Skye admitted on the original show that she sometimes struggled to put food on the table by the end of the week but says ‘Rich’ mum Belinda made sure they were well fed at the Orpington house.
She said: “My oldest daughter got a jacket and a top, the middle one got a T-shirt and tracksuit bottoms and my little man, Kareem, got a new jacket and a named brand tracksuit. They all got name brand clothes from JD Sports and other stores, so they were happy.”
She admitted that her financial situation was getting on top of her but, after seeing how the other half lives, she has now vowed to strive for more.
“I felt kind of sad because I went back to a normal Downham , where my kids can’t be kids and be happy,” she said.
“After seeing what it was like in the other house, where my kids were free, running up and down the garden with the dog and having so much fun, I thought ‘I’ve got to do something better than this. I’ve got to fix it.’
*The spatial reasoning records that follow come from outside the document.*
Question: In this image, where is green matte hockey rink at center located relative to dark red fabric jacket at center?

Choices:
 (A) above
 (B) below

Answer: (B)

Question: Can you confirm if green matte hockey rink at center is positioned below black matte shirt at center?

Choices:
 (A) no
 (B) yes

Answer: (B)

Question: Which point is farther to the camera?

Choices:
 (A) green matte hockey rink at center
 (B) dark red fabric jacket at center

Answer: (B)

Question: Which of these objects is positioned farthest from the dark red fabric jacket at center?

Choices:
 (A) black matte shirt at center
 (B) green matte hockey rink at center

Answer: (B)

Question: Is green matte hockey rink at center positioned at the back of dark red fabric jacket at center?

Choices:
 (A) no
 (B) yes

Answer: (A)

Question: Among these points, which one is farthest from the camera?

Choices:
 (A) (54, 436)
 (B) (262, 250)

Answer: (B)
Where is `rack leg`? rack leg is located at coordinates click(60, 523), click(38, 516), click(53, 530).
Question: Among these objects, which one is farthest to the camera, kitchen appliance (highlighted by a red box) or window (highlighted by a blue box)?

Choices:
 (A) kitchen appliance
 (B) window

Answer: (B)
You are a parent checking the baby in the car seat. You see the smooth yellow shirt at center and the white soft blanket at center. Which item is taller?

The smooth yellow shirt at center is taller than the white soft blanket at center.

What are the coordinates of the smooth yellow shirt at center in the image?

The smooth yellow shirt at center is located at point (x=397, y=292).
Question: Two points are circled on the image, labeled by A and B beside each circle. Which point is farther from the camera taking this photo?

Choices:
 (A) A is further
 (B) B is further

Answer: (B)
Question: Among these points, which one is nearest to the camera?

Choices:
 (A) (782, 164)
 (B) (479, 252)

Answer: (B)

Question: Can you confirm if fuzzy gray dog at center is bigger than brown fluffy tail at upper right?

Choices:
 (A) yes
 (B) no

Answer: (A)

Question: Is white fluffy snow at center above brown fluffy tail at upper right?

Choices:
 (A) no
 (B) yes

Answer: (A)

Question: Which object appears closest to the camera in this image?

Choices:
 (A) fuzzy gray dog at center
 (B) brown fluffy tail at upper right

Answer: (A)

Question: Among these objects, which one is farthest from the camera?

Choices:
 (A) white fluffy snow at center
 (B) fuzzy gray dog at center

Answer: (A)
The experience was also eye-opening for Belinda, who found herself on familiar territory – on a council estate where she lived as a child.
She said: “Where Skye lives in Downham, I also lived from the age of two to four in an identical house so it didn’t feel massively different.
“The main difference was that I was conscious I didn’t see as many children out playing as I recall when I was little we were all in and out of each other’s gardens.
She also found the house where she was born and said: “It looked tiny. Funny, 46 years and you come full circle. I never thought I’d end up where I am today.
“When I contacted the show I said ‘I don’t know if we’re the sort of people you want because we haven’t come from a privileged background at all.’
“As it turned out we were just five miles away from Skye but living in different worlds.”
Belinda and Matthew, who works in the City, both come from humble beginnings and met when they were working at Barings.
Now a designer Belinda, 46, says she has never forgotten her humble beginnings.
She told the Sun Online: “I grew up in council houses and I lived in three different council estates, so I’m always batting on to my children about the privilege of their lifestyle.
“I have big issues with things like clothes lying around on the floor because I never had the privilege of feeling so dismissive about things in life and I thought doing the show would be good for them.”